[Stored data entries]
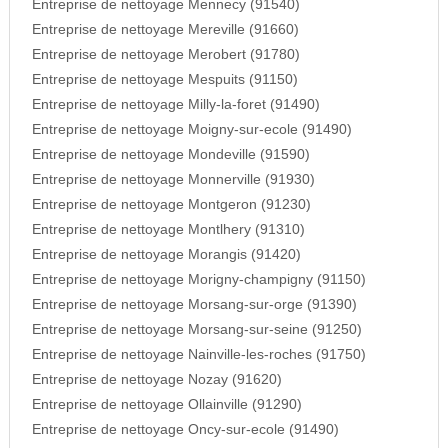
Entreprise de nettoyage Mennecy (91540)
Entreprise de nettoyage Mereville (91660)
Entreprise de nettoyage Merobert (91780)
Entreprise de nettoyage Mespuits (91150)
Entreprise de nettoyage Milly-la-foret (91490)
Entreprise de nettoyage Moigny-sur-ecole (91490)
Entreprise de nettoyage Mondeville (91590)
Entreprise de nettoyage Monnerville (91930)
Entreprise de nettoyage Montgeron (91230)
Entreprise de nettoyage Montlhery (91310)
Entreprise de nettoyage Morangis (91420)
Entreprise de nettoyage Morigny-champigny (91150)
Entreprise de nettoyage Morsang-sur-orge (91390)
Entreprise de nettoyage Morsang-sur-seine (91250)
Entreprise de nettoyage Nainville-les-roches (91750)
Entreprise de nettoyage Nozay (91620)
Entreprise de nettoyage Ollainville (91290)
Entreprise de nettoyage Oncy-sur-ecole (91490)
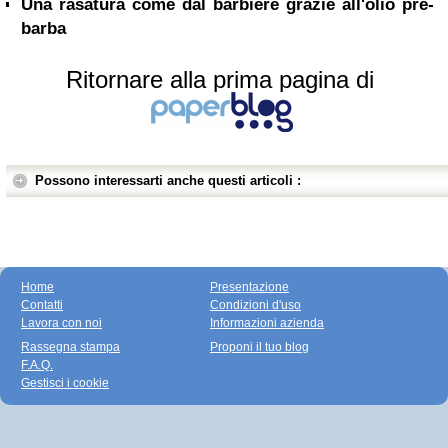
Una rasatura come dal barbiere grazie all'olio pre-
barba
Ritornare alla prima pagina di
Possono interessarti anche questi articoli :
Home
Presentazione
Contatti
Condizioni d'uso
Lavora con noi
Informazioni azienda
Rassegna stampa
Proponi il tuo blog
F.A.Q.
Gestisci i cookie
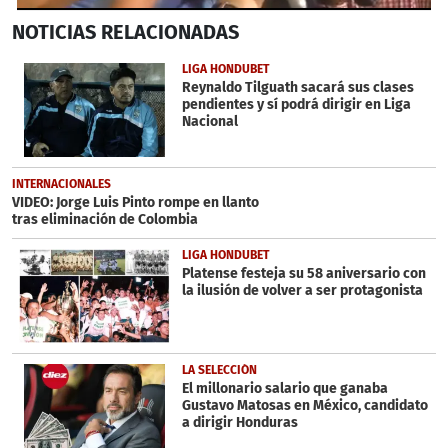
0
NOTICIAS
RELACIONADAS
seconds
of
3
LIGA HONDUBET
minutes,
Reynaldo Tilguath sacará sus clases
3
pendientes y sí podrá dirigir en Liga
seconds
Nacional
INTERNACIONALES
VIDEO: Jorge Luis Pinto rompe en llanto
tras eliminación de Colombia
LIGA HONDUBET
Platense festeja su 58 aniversario con
la ilusión de volver a ser protagonista
LA SELECCIÓN
El millonario salario que ganaba
Gustavo Matosas en México, candidato
a dirigir Honduras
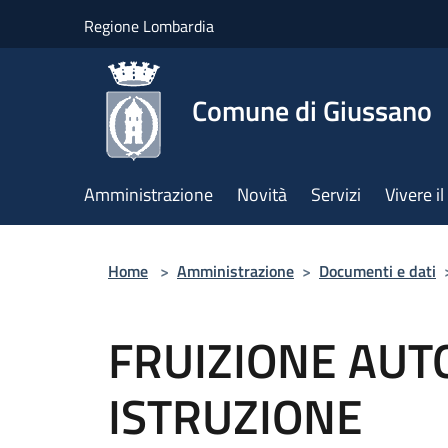
Salta al contenuto principale
Regione Lombardia
Comune di Giussano
Amministrazione
Novità
Servizi
Vivere 
Home
>
Amministrazione
>
Documenti e dati
FRUIZIONE AUT
ISTRUZIONE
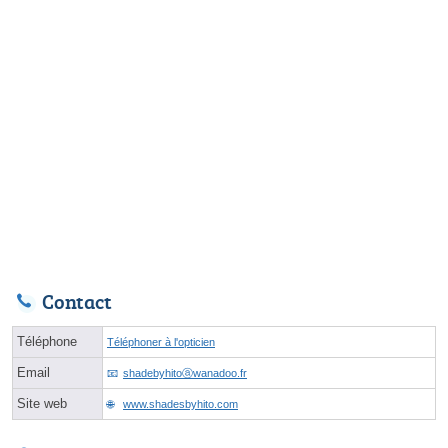
Contact
Téléphone
Téléphoner à l'opticien
Email
shadebyhitoⓐwanadoo.fr
Site web
www.shadesbyhito.com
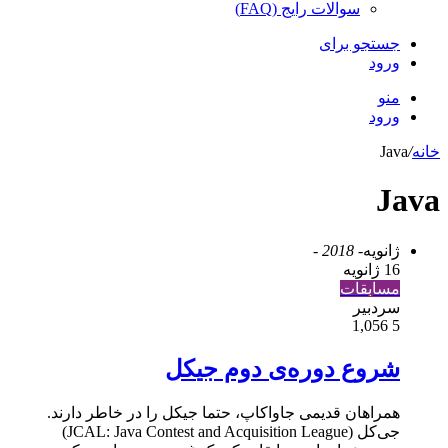
سوالات رایج (FAQ)
جستجو برای
ورود
منو
ورود
خانه
/
Java
Java
ژانویه
- 2018 -
16 ژانویه
مسابقات
سردبیر
1,056
5
شروع دوره‌ی دوم جی‎کل
همراهان قدیمی جاواکاپ، حتما جی‎کل را در خاطر دارند.
جی‌کل (JCAL: Java Contest and Acquisition League)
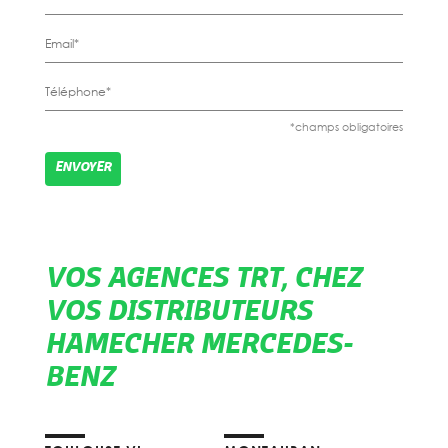
*champs obligatoires
VOS AGENCES TRT, CHEZ
VOS DISTRIBUTEURS
HAMECHER MERCEDES-
BENZ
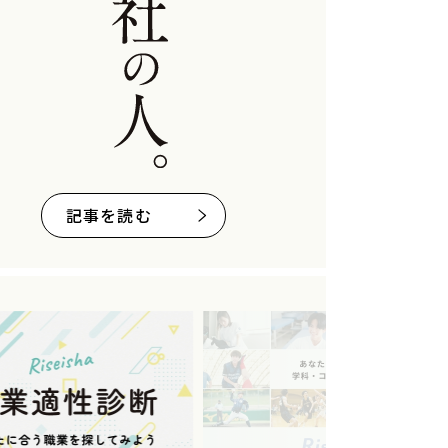
記事を読む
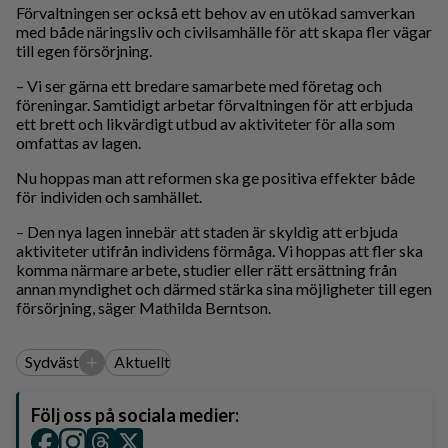
Förvaltningen ser också ett behov av en utökad samverkan
med både näringsliv och civilsamhälle för att skapa fler vägar
till egen försörjning.
– Vi ser gärna ett bredare samarbete med företag och
föreningar. Samtidigt arbetar förvaltningen för att erbjuda
ett brett och likvärdigt utbud av aktiviteter för alla som
omfattas av lagen.
Nu hoppas man att reformen ska ge positiva effekter både
för individen och samhället.
– Den nya lagen innebär att staden är skyldig att erbjuda
aktiviteter utifrån individens förmåga. Vi hoppas att fler ska
komma närmare arbete, studier eller rätt ersättning från
annan myndighet och därmed stärka sina möjligheter till egen
försörjning, säger Mathilda Berntson.
+
Sydväst
Aktuellt
Följ oss på sociala medier:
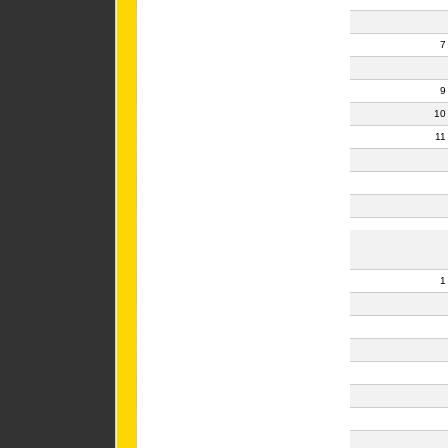
7
9
10
11
1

EXERCISE DETAILS → Drop the pictures and reproduce the rest of the data above exactly.

WRITTEN REPLY →
Entreprise de nettoyage Mennecy (91540)
Entreprise de nettoyage Mereville (91660)
Entreprise de nettoyage Merobert (91780)
Entreprise de nettoyage Mespuits (91150)
Entreprise de nettoyage Milly-la-foret (91490)
Entreprise de nettoyage Moigny-sur-ecole (91490)
Entreprise de nettoyage Mondeville (91590)
Entreprise de nettoyage Monnerville (91930)
Entreprise de nettoyage Montgeron (91230)
Entreprise de nettoyage Montlhery (91310)
Entreprise de nettoyage Morangis (91420)
Entreprise de nettoyage Morigny-champigny (91150)
Entreprise de nettoyage Morsang-sur-orge (91390)
Entreprise de nettoyage Morsang-sur-seine (91250)
Entreprise de nettoyage Nainville-les-roches (91750)
Entreprise de nettoyage Nozay (91620)
Entreprise de nettoyage Ollainville (91290)
Entreprise de nettoyage Oncy-sur-ecole (91490)
Una rasatura come dal barbiere grazie all'olio pre-
barba
Ritornare alla prima pagina di
Possono interessarti anche questi articoli :
Home
Presentazione
Contatti
Condizioni d'uso
Lavora con noi
Informazioni azienda
Rassegna stampa
Proponi il tuo blog
F.A.Q.
Gestisci i cookie
0
NOTICIAS
RELACIONADAS
seconds
of
3
LIGA HONDUBET
minutes,
Reynaldo Tilguath sacará sus clases
3
pendientes y sí podrá dirigir en Liga
seconds
Nacional
INTERNACIONALES
VIDEO: Jorge Luis Pinto rompe en llanto
tras eliminación de Colombia
LIGA HONDUBET
Platense festeja su 58 aniversario con
la ilusión de volver a ser protagonista
LA SELECCIÓN
El millonario salario que ganaba
Gustavo Matosas en México, candidato
a dirigir Honduras
Salta al contenuto principale
Regione Lombardia
Comune di Giussano
Amministrazione
Novità
Servizi
Vivere 
Home
>
Amministrazione
>
Documenti e dati
FRUIZIONE AUT
ISTRUZIONE
Contact
Téléphone
Téléphoner à l'opticien
Email
shadebyhitoⓐwanadoo.fr
Site web
www.shadesbyhito.com
سوالات رایج (FAQ)
جستجو برای
ورود
منو
ورود
خانه
/
Java
Java
ژانویه
- 2018 -
16 ژانویه
مسابقات
سردبیر
1,056
5
شروع دوره‌ی دوم جی‎کل
همراهان قدیمی جاواکاپ، حتما جی‎کل را در خاطر دارند.
جی‌کل (JCAL: Java Contest and Acquisition League)
*champs obligatoires
VOS AGENCES TRT, CHEZ
VOS DISTRIBUTEURS
HAMECHER MERCEDES-
BENZ
記事を読む
Förvaltningen ser också ett behov av en utökad samverkan
med både näringsliv och civilsamhälle för att skapa fler vägar
till egen försörjning.
– Vi ser gärna ett bredare samarbete med företag och
föreningar. Samtidigt arbetar förvaltningen för att erbjuda
ett brett och likvärdigt utbud av aktiviteter för alla som
omfattas av lagen.
Nu hoppas man att reformen ska ge positiva effekter både
för individen och samhället.
– Den nya lagen innebär att staden är skyldig att erbjuda
aktiviteter utifrån individens förmåga. Vi hoppas att fler ska
komma närmare arbete, studier eller rätt ersättning från
annan myndighet och därmed stärka sina möjligheter till egen
försörjning, säger Mathilda Berntson.
+
Sydväst
Aktuellt
Följ oss på sociala medier:
7
9
10
11
1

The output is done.